> **节选文本**
创伤,哀悼与和解

在之前的一篇《33号远征队》的文章里我论证了为什么它能获得大满贯。而现如今在混乱的社区生态下,我想以偏艺术价值的角度再次审视该作品不可一世的成就。

需要明确的是,我并不否认年度最佳的含金量,也并不打算作证它是否名不副实。我们只需要清楚一个概念——即《33号远征队》的超脱性在哪?作为业界领航的实力又从哪方面体现?

由于该理由不够充分,也不能服众,导致舆论口碑进一步发酵再次造成社区对立。其原因可分为以下几点:

1.《33号远征队》的情绪覆盖面较广,其信息量臃肿,视角群像复杂,不同立场与价值观的人更易于产生冲突。游戏结尾尽管把大局选择权交给玩家,却在【画中世界会损害身体】这一核心设定,以及【艾米利亚回归现实】的结尾,带有明显的选择倾向。

即西方普世价值观——失去——创伤——哀悼——和解。这是一种迂腐化且否定任何可能存在讨论价值的和解主题,将原本可以进一步深入探讨创作合理性与能力责任化的母题抛掷脑后,也就导致情感的着力点变得混乱与割裂。

你会发现,如果生命成为一个可以随便玩弄与控制的权力,那么按照最基础的艺术人文,摒弃掉那些所谓的虚无主义、存在主义等形而上的哲学理论。我们最终该讨论的,是这种权力是否该得到有效地控制与约束。

> **数据记录**
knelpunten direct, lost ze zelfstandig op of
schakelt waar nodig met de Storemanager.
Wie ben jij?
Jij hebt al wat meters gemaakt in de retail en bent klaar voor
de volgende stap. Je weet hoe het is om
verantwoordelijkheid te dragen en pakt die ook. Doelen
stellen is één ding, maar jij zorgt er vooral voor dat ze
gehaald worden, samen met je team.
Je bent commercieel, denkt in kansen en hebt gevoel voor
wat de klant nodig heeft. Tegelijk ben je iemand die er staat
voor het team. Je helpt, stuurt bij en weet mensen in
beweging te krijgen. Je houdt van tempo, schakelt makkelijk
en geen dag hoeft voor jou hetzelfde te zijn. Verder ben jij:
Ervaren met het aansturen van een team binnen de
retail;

> **练习题**
[a] 请把这篇关于《33号远征队》的评论中的这句话译成英文:"在之前的一篇《33号远征队》的文章里我论证了为什么它能获得大满贯。"
[b] 根据这篇关于《33号远征队》的评论回答下列问题,答案按相同编号分行写出:
(i) 作者在之前的文章里论证了什么?
(ii) 作者认为游戏在哪两处内容上带有明显的选择倾向?
(iii) 作者所说的西方普世价值观依次包括哪几个环节?
[c] 请从这篇关于《33号远征队》的评论停下的地方接着续写。

> **参考答案**
[a] In a previous article on Expedition 33, I argued why it was able to win a grand slam.

[b]
(i) 论证了《33号远征队》为什么能获得大满贯。
(ii) 一处是"画中世界会损害身体"这一核心设定,另一处是"艾米利亚回归现实"的结尾。
(iii) 依次是失去、创伤、哀悼、和解。

[c]
画外世界的文人阵营,又是否该扮演这样的身份去克制艾米西亚一家的能力——这可以跳脱出个人家庭局限的【小家子气】,转而量化母题,让玩家的视角可以抬得更高一些。

可《33号远征队》却有些取巧的在世界中留下一些零散的信息,但并没有作进一步解释。因为游戏依然希望能将视野局限于画外一家。

包括我们所说的维尔所这名角色本身复杂的存在价值,他似乎一直与不同阵营处在对立面,这些都让原本传统、偏王道的远征队一行人被搁置在视野之外——这类人丧失了进入观众眼界的资格,其简化的、二元对立的动机不值得被二次解构。

于是末尾处,我们只能感受到一个无动于衷、仿佛销声匿迹的远征队,他们已没有任何参与讨论的余地,只能作为一种情感上的筹码,来左右你对价值的判断。

也就是说,远征队从始至终都是一种系统性的、偏功利化的单一路径,玩家要被迫经历古斯塔夫的让位、卢明人的失声与家庭观念的胁迫,这些都是为了理解不同阵营的立场与情绪体验的逐渐分流,让你一点一点的失去对故事的掌控,从参与者变成观察者。

既然是观察,相应的玩家能获取的信息就会决定其结局的观感与选择导向,如果你没有做足够的支线、合格的看完文本,就不能理解这个世界的全貌。仅是主线模棱两可的态度与立场,是不足以让玩家完全分辨是非的。

自然,这种碎片化的、零散的世界观碎片,与统一的、被矫正的家庭主题,一定会造成体验差距与价值矛盾,这正是《33号远征队》末尾选择的能引起玩家社群最大声量的叙事技法。

这并非是一种叙事上的革新,也不是虚无主义和存在主义的对立,因为你不能说维尔索的动机一定是毁灭,他只是遵循了西方传统价值观——放下并主动疗愈伤痛,通过自我牺牲找寻存在价值。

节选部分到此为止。